The advantages of sugar corn are the high biomass and the sugar-filled stalk.
“Initially, we noticed the high biomass and the sugar increase. The idea is that this corn could be like a temperate sugar cane — that can be grown in non-tropical environments, like the U.S. Corn Belt. So you could grow this as an annual crop and harvest it for its sugar and biomass just like they do in Brazil for sugar cane.
“If biomass is what you want, then this corn might be better than the corn we currently grow because it needs less nitrogen and it accumulates sugar. If you harvest at the right time, it’s almost like harvesting sugar cane — the amount of sugar in the stalk is like sugar cane.”

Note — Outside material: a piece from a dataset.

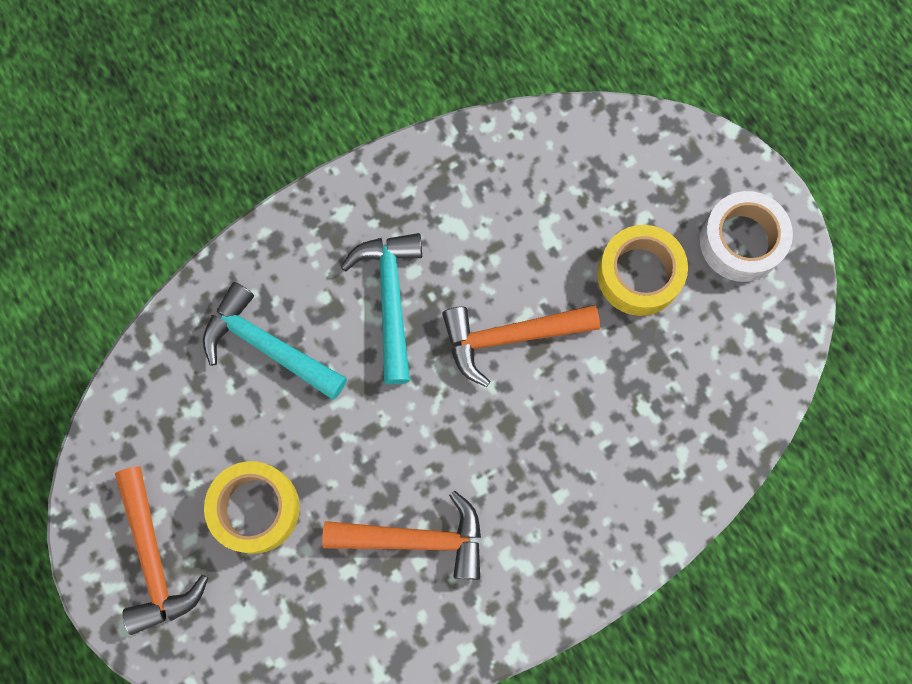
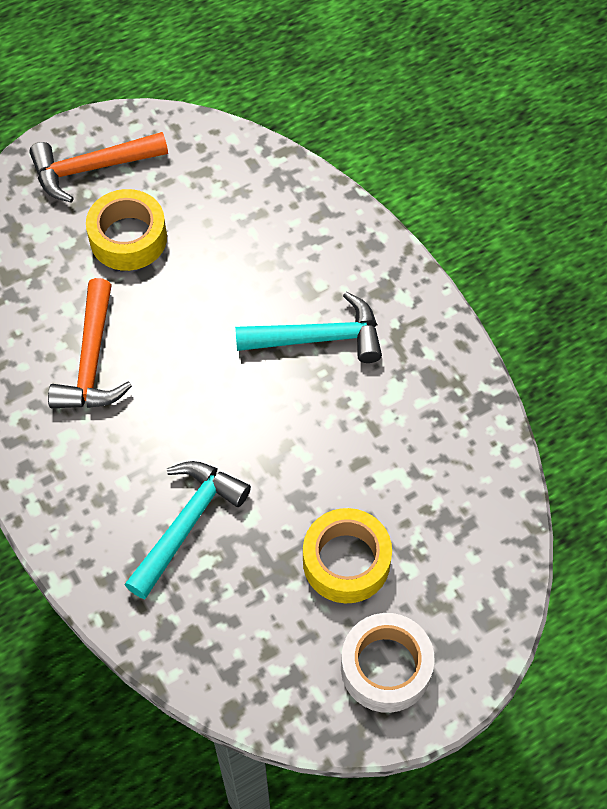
camera: 90 degrees right, 15 degrees down
turquoise hammer [203,282,347,400] -> turquoise hammer moved to [124,461,251,599]
orange hammer [442,305,600,387] -> none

They calculated that there is six times the amount of sugar in the stalk of this newly developed corn and could produce about 200 gallons of ethanol per acre.
Where’s a market?
The problem right now is where’s a market for it? In Brazil, they grow sugar cane to make ethanol and burn the rest for electricity.
“There are at least two companies in the U.S. that are interested in Brazil’s sugar cane model and want to build plants that co-generate ethanol and electricity,” Moose said.
“They’re looking at sweet sorghum as their source material and this corn is very much like sweet sorghum. But with sugar corn, we could even make a Bt, a Round-up ready version of it. Biotech traits are not yet available for sorghum, and total biomass is probably not as high, because they were developed for the molasses, not the biomass.”
Funding for this project was provided by the University of Illinois and the National Science Foundation.